L’acqua: una risorsa sempre più rara

L’acqua: una risorsa sempre più rara

Tra i 17 Obiettivi dell’Agenda 2030 di sviluppo sostenibile (SDGs), messi a punto dalle Nazioni Unite per il 2030, il sesto, “Acqua pulita e servizi igienico sanitari”, è tra i più importanti perché l’acqua è alla base della vita dell’uomo e degli organismi viventi.

Secondo recenti statistiche del World Health Organization e dell’Unicef, oltre un miliardo di persone nel mondo non ha accesso all’acqua potabile e un numero doppio non dispone di servizi igienici nelle proprie abitazioni. Senza contare che i mutamenti climatici in atto stanno provocando problemi nella gestione della risorsa idrica legati sia all’aumento della siccità in alcune regioni, che sta già provocando migrazioni di intere popolazioni, sia all’aumento di eventi metereologici estremi, che portano alla perdita delle infrastrutture idriche di interi territori anche per lunghi periodi. In entrambi i casi le problematiche comportano gravi ripercussioni sul piano igienico sanitario e sulla sopravvivenza stessa di molte popolazioni.

Secondo i dati del Water Resource Institute (WRI), se non si pongono in atto seri rimedi al problema nella gestione della risorsa idrica, nel 2040 ci saranno 33 nazioni che avranno uno stress idrico estremamente elevato (quantità che misura l’esaurimento della risorsa). Di queste ben 14 si trovano in Medio Oriente dove sono già in atto conflitti devastanti che, secondo l’organismo internazionale, potrebbero intensificarsi proprio in conseguenza della scarsità di questa risorsa indispensabile per la vita.
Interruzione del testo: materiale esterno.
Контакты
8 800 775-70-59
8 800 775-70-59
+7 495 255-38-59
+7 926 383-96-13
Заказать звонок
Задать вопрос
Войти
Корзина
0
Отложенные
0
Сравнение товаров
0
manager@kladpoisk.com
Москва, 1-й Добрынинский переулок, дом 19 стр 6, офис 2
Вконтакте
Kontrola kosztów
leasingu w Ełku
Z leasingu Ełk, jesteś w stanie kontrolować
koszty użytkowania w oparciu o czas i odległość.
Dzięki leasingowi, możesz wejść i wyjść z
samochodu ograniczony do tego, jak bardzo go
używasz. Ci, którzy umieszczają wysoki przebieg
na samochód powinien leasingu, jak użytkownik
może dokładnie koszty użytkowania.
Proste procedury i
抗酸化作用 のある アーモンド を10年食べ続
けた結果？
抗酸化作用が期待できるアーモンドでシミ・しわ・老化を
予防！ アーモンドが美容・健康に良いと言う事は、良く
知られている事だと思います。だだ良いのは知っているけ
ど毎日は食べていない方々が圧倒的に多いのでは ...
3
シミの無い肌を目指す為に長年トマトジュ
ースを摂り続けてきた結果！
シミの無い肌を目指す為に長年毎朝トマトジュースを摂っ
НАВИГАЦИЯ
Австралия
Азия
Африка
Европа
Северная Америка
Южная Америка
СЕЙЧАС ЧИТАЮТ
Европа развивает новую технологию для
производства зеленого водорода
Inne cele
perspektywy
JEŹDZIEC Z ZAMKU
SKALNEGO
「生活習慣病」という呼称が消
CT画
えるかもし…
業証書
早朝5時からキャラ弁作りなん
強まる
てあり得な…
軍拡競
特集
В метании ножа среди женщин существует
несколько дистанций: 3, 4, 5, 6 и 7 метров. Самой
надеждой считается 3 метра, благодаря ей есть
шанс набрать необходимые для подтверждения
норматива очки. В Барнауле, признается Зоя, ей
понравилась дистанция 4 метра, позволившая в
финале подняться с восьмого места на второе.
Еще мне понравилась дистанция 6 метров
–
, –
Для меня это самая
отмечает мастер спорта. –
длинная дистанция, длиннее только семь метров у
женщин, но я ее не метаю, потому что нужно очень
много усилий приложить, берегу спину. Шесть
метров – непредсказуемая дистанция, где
Senza contare tutta l’Africa Sub Sahariana, dove in molte situazioni già oggi gli abitanti devono percorrere molti chilometri ogni giorno per procurarsi l’acqua da bere. Lo studio del WRI indica che la risorsa idrica sarà un problema anche per alcuni Paesi europei, come la Spagna o il Sud Italia, e per alcune regioni di Paesi extraeuropei (si pensi alla crisi idrica che ha investito negli ultimi anni la ricca California).

È evidente che per evitare tali scenari è importante studiare nuove formule e nuovi approcci. Tra le tante soluzioni, molte di carattere politico, una potrebbe venire da un modo diverso di gestire il ciclo idrico: il riutilizzo delle acqua reflue.

Le acque depurate potrebbero infatti essere riutilizzate per usi diversi da quello potabile: oggi le tecnologie di depurazione permettono di utilizzare i reflui in uscita da un impianto per usi agricoli, industriali, ricreativi e civili. Alcuni esempi: l’agricoltura che utilizza una grande quantità di acqua potrebbe irrigare i campi con i reflui provenienti da depuratori biologici; l’industria potrebbe riutilizzare le acque di lavorazione o di raffreddamento per i propri cicli produttivi depurate in funzione degli usi; le fontane che abbelliscono le nostre piazze potrebbero essere “a circuito chiuso”; nelle nostre case, almeno in quelle nuove o ristrutturate, si dovrebbero utilizzare per gli sciacquoni le acque grigie provenienti dai lavandini.

Con una visione chiara e una serie di iniziative a medio termine si potrebbero ridurre gli sprechi di acqua e preservare quella potabile per l’uso umano e animale. È però evidente che lo sforzo è importante e che, per mettere in pratica i target che si è data l’Agenda 2030, ci dovrà essere una presa di coscienza del problema a livello globale e una sinergia tra tutti i Paesi coinvolti.